From the previous analysis using Monte Carlo simulation techniques on the basic analytical equations that are used to design hydraulic fracturing process, it is found that some of the variables used in some particular equations can affect the outcome of other equations however there are no direct relationship with these variables. For example injected fluid viscosity and Young’s modulus collectively have a significant effect on the value of fracture leak off volume although according to Eq (7), there is no direct relationship between them. On the other hand, statistically, through variance based sensitivity analysis technique, it is found that some variables have almost minor effect on the outcomes nevertheless a mathematical formula is valid. Throughout the implementation of the uncertainty-based modeling approach for hydraulic fracturing process design, it is found that some of the model’s input variables as shown in the Table 5, are the most influencing parameters in the entire hydraulic fracturing process. This was obtained when +/- 10% error is given to all the variables in the model as upper and lower limits in triangular probability distribution.

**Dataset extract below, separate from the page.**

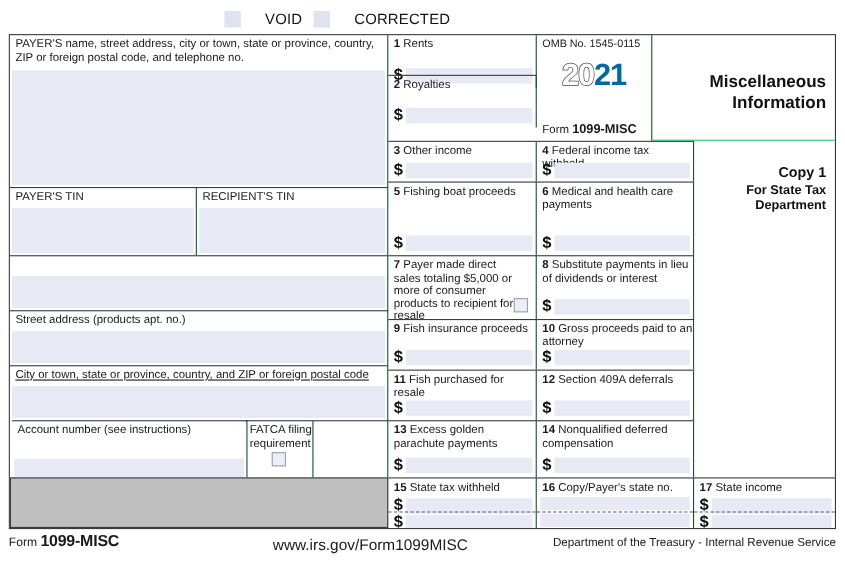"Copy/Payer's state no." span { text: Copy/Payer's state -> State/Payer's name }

Then the contribution of input variance on the output was quantified, and finally variables list was done to screen out the most influencing variables/parameters. Direct benefits of data validation using uncertainty based models can be summarized as in the Table 6. Therefore, obtaining precise information on each of these parameters is very crucial for a designing a hydraulic fracturing job.
9. Conclusions
According to the results of the VBSA on the hydraulic fracturing probability-based model, it is found that the uncertainty in many variables and parameters are differently affecting the process design outcomes. In general, it is found that reservoir rock properties have insignificant effect on the fracture width compare to fracturing fluid’s effect. Moreover, the VBSA and parametric study showed that Poisson’s ratio and rock density were the major parameters that control fracture half-length, breakdown pressure and fluid’s surface injection pressure. Fracture height has been found to be predominantly controlled by formation thickness. Therefore, it is recommended to perform in-depth analysis for these factors prior conducting any designing process of hydraulic fracturing.
- Although average fracture width that's calculated via Radial, KGD and PKN models are all show high dependency on injected fluid viscosity and injection rate, but the three models result in very different ranges of fracture average width. However, KGD model yields moderate fracture width values comparing to Radial and PKN models for the same ranges of input variables.
- For a constant injection rate, fracture geometry is almost controlled by the injection fluid viscosity. On the other hand, it is found that uncertainty in formation rock’s properties have limited effect on the average fracture width calculation.
- Total injected volume is found to be very sensitive to variations in fracture’s height and less sensitive to variations in leak-off coefficient and injected fluid’s viscosity. On the other hand, there is strong proportional relationship between the injected fluid’s volume with fracture’s height.
- The propped fracture width is strong function of proppant final concentration, while variation in proppant porosity, injected fluid viscosity and formation strength are slightly affecting the calculated propped fracture width. The average fracture width is several times larger than the propped width.
- The initial formation permeability will extremely affect the post fracturing skin factor while uncertainties in formation rock properties have minor effect on the calculated skin factor.